Titanic Survival Prediction with Logistic Regression
This project focuses on predicting survival on the Titanic using logistic regression. The goal is to determine whether a passenger survived or not based on passenger information.
Assignment
In this problem, we intend to solve the binary classification problem of survival on the Titanic using Logistic Regression. The dataset for this task is located in the ‘Dataset’ directory, with the ‘Survived’ column being the dependent variable, and the other columns representing independent features.
-
Determine the data type (numeric or non-numeric) of each column.
-
Upon initial inspection, are all features necessarily needed for prediction? If not, specify which ones are not needed and remove them from the dataset. (For example, the ‘PassengerId’ feature is a random value assigned to each person and may not have any direct relationship with a person’s survival chances.)
-
Since the Logistic Regression algorithm only accepts numerical input, provide a solution for non-numeric columns and explain it.
-
Standardize the values in the dataset
-
Implement Logistic Regression along with regularization (weight decay). Optimize the learning rate and weight decay rate using 5-fold Cross-Validation with 10 repetitions. Analyze the impact of changes in these rates in terms of bias and variance and provide a written report.
-
Finally, report the results on the test dataset.
Dataset
The dataset is divided into two parts:
train.csv
: Used for training the logistic regression model.test.csv
: Used for making predictions.
Data Exploration
The data_explore
function provides insights into the dataset:
- Displays the first few rows of the dataset.

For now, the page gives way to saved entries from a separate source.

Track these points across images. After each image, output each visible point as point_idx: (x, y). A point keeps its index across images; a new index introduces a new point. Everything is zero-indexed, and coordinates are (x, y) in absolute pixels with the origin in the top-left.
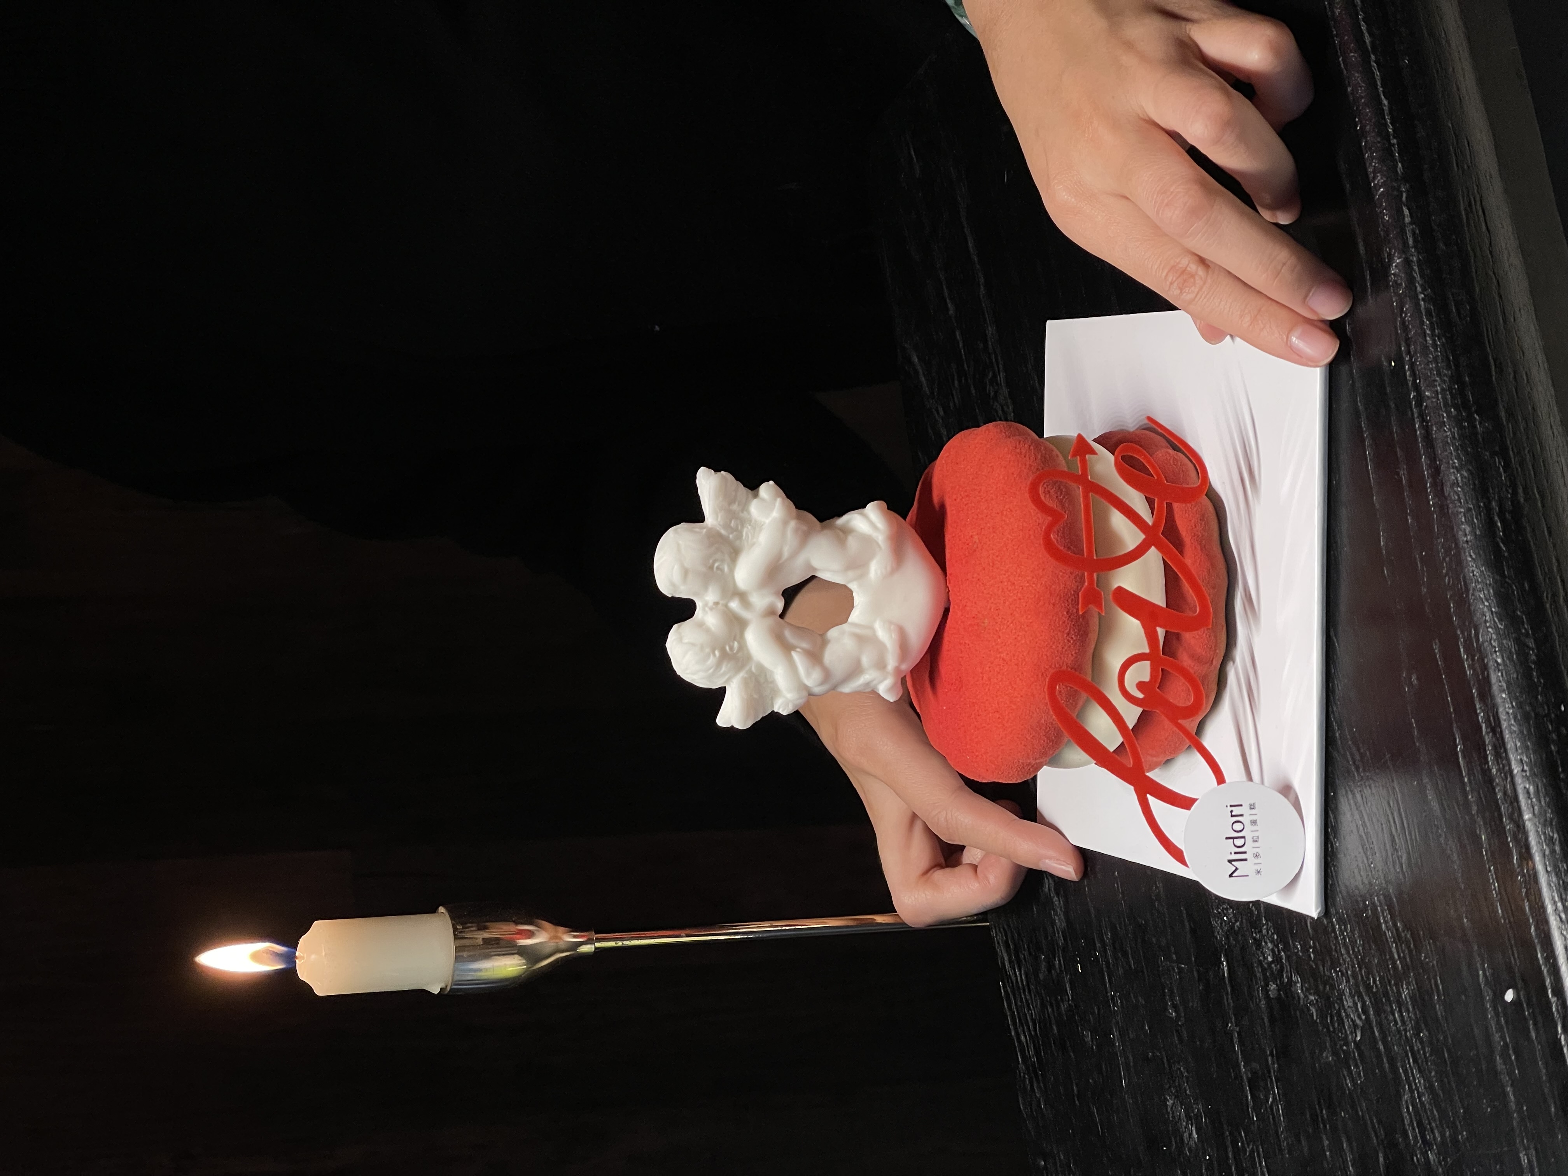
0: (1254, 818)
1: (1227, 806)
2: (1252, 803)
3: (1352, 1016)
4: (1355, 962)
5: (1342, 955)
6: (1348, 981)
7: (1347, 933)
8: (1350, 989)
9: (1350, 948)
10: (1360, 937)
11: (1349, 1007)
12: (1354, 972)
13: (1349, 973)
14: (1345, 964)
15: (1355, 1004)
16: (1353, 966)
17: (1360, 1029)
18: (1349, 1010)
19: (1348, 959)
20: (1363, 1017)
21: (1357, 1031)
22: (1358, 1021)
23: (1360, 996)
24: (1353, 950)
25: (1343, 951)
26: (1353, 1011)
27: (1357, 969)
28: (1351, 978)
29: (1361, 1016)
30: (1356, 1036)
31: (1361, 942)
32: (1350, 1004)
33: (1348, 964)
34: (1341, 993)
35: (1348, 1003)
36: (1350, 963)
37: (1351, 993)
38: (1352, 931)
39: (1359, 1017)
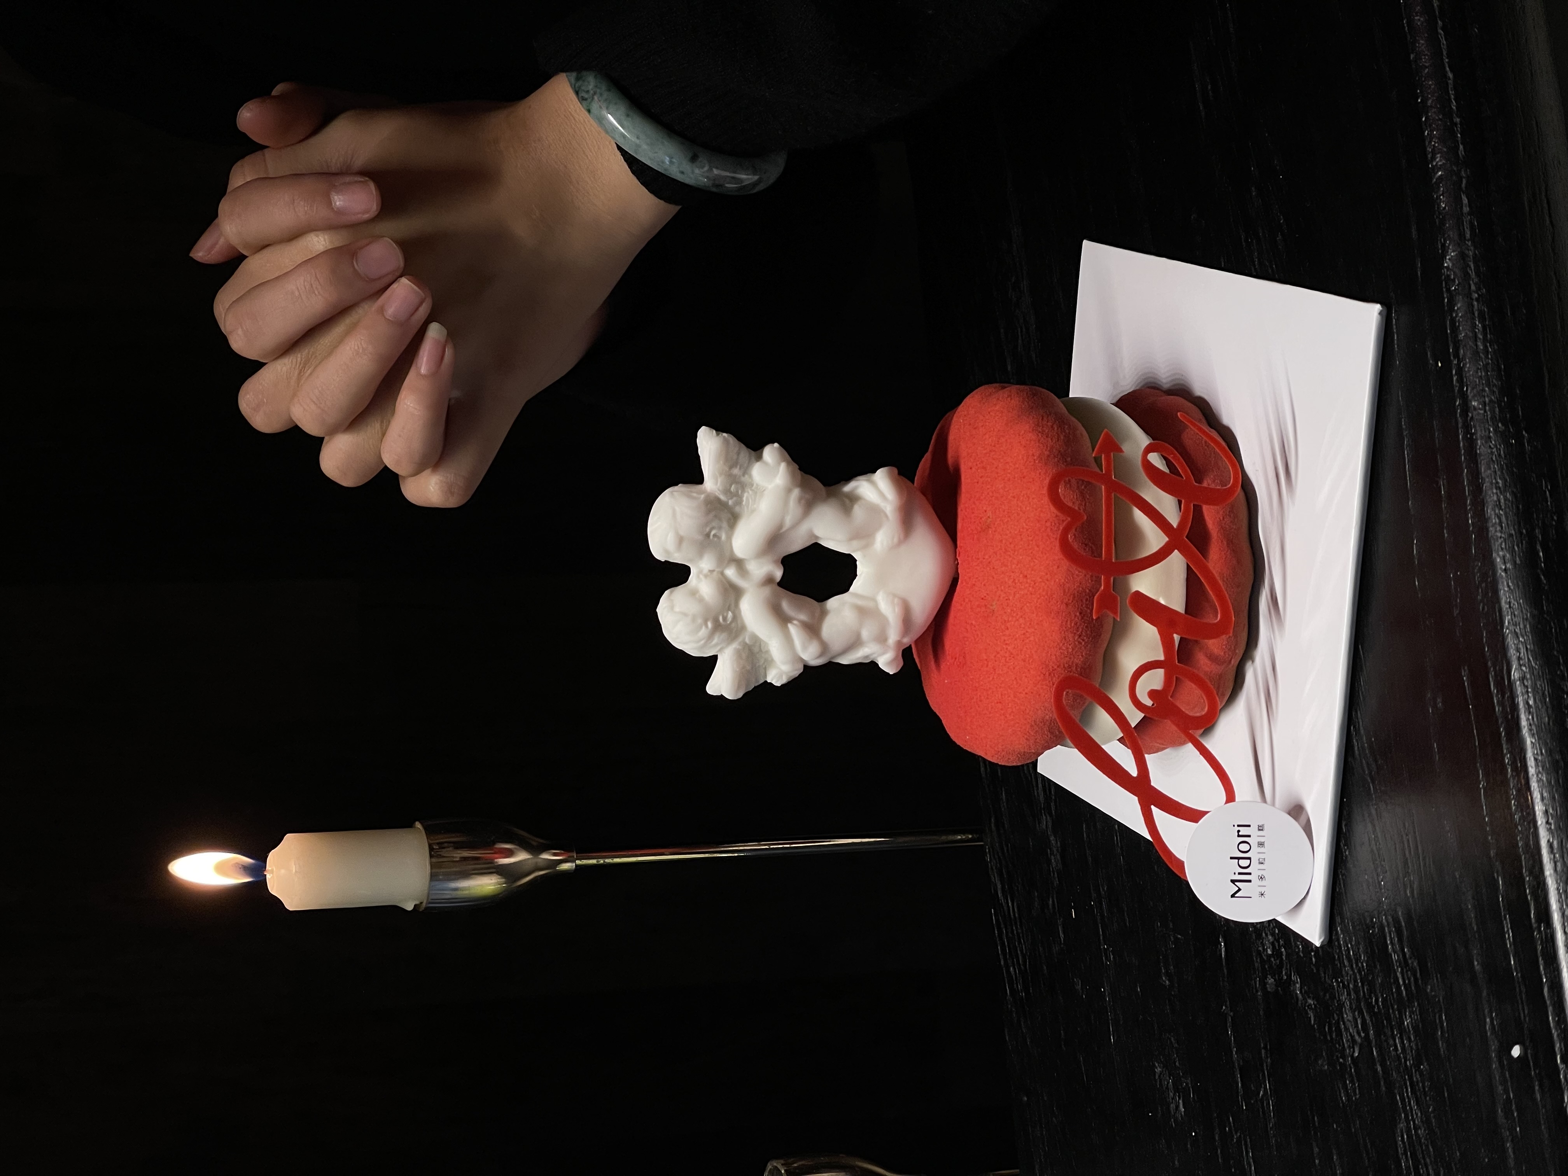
0: (1262, 840)
1: (1234, 826)
2: (1260, 824)
3: (1351, 1030)
4: (1358, 977)
5: (1345, 967)
6: (1349, 994)
7: (1351, 945)
8: (1351, 1004)
9: (1354, 961)
10: (1366, 953)
11: (1348, 1020)
12: (1356, 986)
13: (1351, 986)
14: (1347, 976)
15: (1355, 1020)
16: (1356, 981)
17: (1358, 1045)
18: (1348, 1024)
19: (1351, 973)
20: (1363, 1035)
21: (1355, 1046)
22: (1357, 1037)
23: (1361, 1013)
24: (1357, 965)
25: (1346, 963)
26: (1352, 1025)
27: (1360, 984)
28: (1352, 993)
29: (1360, 1033)
30: (1354, 1052)
31: (1366, 959)
32: (1350, 1018)
33: (1350, 978)
34: (1341, 1005)
35: (1348, 1016)
36: (1352, 976)
37: (1351, 1008)
38: (1357, 943)
39: (1359, 1034)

- Shows the dataset’s size (number of instances and features).
- Lists the columns (features) in the dataset.
- Displays the data types of each column.

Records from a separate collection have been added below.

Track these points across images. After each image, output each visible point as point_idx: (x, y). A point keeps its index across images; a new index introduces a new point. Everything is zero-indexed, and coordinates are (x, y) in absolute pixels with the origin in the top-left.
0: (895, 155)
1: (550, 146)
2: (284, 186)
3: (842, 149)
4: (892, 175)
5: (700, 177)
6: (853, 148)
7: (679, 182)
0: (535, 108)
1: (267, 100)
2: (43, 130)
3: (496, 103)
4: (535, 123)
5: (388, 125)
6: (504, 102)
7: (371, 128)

- Provides summary statistics for numerical features.
- Shows unique values and their counts for categorical features like “Embarked” and “Sex.”
Data Preprocessing
Key preprocessing steps include:
- Handling missing values: Filling missing values in the “Embarked” column with the mode and in the “Age” column with the mean.

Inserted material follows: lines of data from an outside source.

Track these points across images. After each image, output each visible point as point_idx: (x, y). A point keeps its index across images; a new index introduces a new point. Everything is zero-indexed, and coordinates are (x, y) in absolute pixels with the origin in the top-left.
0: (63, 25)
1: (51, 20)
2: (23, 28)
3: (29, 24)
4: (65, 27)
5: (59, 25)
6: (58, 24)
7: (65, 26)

- Converting categorical features: Using one-hot encoding to convert categorical features like “Embarked” and “Sex” into numerical format.
- Standardizing numerical features: Standardizing “Age” and “Fare” to have zero mean and unit variance.
Logistic Regression
Logistic regression is used to model the probability of survival based on the preprocessed data. Key steps include:
- Cost Function: Defining the cost function for regularized logistic regression with a regularization term.
- Gradient Descent: Using gradient descent to minimize the cost function and update model parameters (weights and bias).
- Prediction: Making predictions on the test dataset using the trained logistic regression model with a threshold of 0.5 for classification.
Hyperparameter Tuning
Hyperparameters (learning rate alpha and regularization parameter lambda) are tuned using 5-fold cross-validation. Different combinations are tested to optimize the model’s performance and balance bias and variance.
Results
The project concludes by making predictions on the test dataset using the best-trained logistic regression model. These predictions help identify passengers likely to have survived the Titanic disaster.